Syn08, I think it's simple. Marcel had been talking of noise spectral density normalized to 1Hz, and You are talking about process gain (the integrated total in full nyquist bandwith). The difference between the two is the full bandwith integration. Your number is higher

Maybe, but then I don't understand the dismissive comment in https://www.diyaudio.com/forums/dig...itter-crystal-oscillator-438.html#post6711058 when it was obvious the process gain is wrong.
 
It should theoretically go significantly down. So it's not the result of the down conversion dividing the frequency deviation.

Up, I think, as the ratio from the clock to the output frequency gets smaller. Anyway, it's clear there is something else going on, something that's audio frequency independent.

The signal power is actually -4.091 dB on Joseph's plots from post #4311, so the discrepancy is 4.091 dB worse than I wrote earlier. That doesn't change anything, of course.
 
Marcel,

I'm not sure I follow your question, but with a 1 bit system there will be a 100% corrillation with clock Phase noise and demodulation in the audio BW, reflected off the "DC" component & any other signal components.
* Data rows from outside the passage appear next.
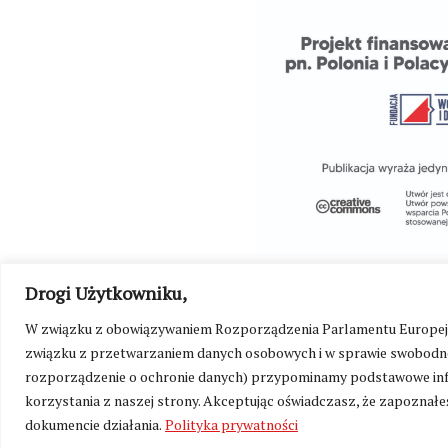
Drogi Użytkowniku,
W związku z obowiązywaniem Rozporządzenia Parlamentu Europejskie
związku z przetwarzaniem danych osobowych i w sprawie swobodne
rozporządzenie o ochronie danych) przypominamy podstawowe inf
korzystania z naszej strony. Akceptując oświadczasz, że zapoznałeś
©
Kresy24.pl
2026. Wszelkie Prawa Zastrzeżone.
O nas i Ko
dokumencie działania.
Polityka prywatności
Higher modulator output bit depths (I'm guessing the AKM is 5bits or some such) reduce this - so a 5 bit system would be 30dB less sensative to clock phase noise then a 1 bit system...

Its also possible (when correctly implemented) with a multi-elment DAC array to decorrilate - ie "whiten" the energy of discrete phase noise spurie into wideband decorrliated noise - the energy within any discrete spurie is spread across the DAC array's clock bandwidth - so the wideband noise floor energy is increased, but as a result audiablly negative sounding Clock PN spurie components are decorrliated into "noise".
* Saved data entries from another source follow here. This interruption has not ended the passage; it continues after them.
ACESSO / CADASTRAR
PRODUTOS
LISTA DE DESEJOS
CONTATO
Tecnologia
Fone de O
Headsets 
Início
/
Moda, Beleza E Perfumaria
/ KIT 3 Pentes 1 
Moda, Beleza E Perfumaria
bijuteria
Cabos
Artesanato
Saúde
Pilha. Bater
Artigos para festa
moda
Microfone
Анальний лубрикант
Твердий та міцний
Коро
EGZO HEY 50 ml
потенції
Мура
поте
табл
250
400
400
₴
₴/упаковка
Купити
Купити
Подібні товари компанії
I understand that a sigma-delta modulate with lots of ultrasonic noise is more susceptible to far-off phase noise, because far-off phase noise can modulate that out-of-band noise into the band of interest, but I don't see why it would matter for close-in phase noise.

That is, the output signal (before filtering) of a single-bit sigma-delta DAC spectrally consists of the desired signal, a small amount of in-band noise and lots of out-of-band noise. When jitter randomly shifts the signal transitions back and forth, all frequency components get phase modulated. As the shift in time is the same for all components, the shift expressed in radians is larger for higher frequencies. The same holds for a many-bit DAC without noise shaping, but without the lots of out-of-band noise.
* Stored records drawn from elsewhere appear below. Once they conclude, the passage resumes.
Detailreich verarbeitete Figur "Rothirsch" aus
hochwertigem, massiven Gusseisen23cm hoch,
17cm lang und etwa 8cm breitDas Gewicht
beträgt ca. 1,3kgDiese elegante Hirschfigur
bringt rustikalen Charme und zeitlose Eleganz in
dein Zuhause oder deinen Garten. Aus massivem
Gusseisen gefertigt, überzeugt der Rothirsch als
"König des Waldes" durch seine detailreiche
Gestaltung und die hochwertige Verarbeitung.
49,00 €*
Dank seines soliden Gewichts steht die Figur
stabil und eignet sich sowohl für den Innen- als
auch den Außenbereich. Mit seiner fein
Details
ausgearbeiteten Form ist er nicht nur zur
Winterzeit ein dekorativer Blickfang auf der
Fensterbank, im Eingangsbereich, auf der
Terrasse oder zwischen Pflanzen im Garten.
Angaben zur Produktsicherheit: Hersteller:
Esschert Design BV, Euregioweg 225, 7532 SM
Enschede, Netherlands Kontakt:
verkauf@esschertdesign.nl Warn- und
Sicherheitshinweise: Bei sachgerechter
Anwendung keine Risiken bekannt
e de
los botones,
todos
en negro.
Close-in phase noise produces close-in skirts around all spectral components, but the only ones that end up in the audio band are those around the desired signal, which is the same for the single-bit and many-bit case. Far-off phase noise causes far-off sidebands around all spectral components, potentially converting out-of-band noise into the audio band in the single-bit case.

Obviously this whole line of reasoning is either wrong or incomplete, as Joseph measures much stronger sidebands than expected and also sidebands that don't depend on the audio frequency. I'm just wondering where the error or incompleteness is.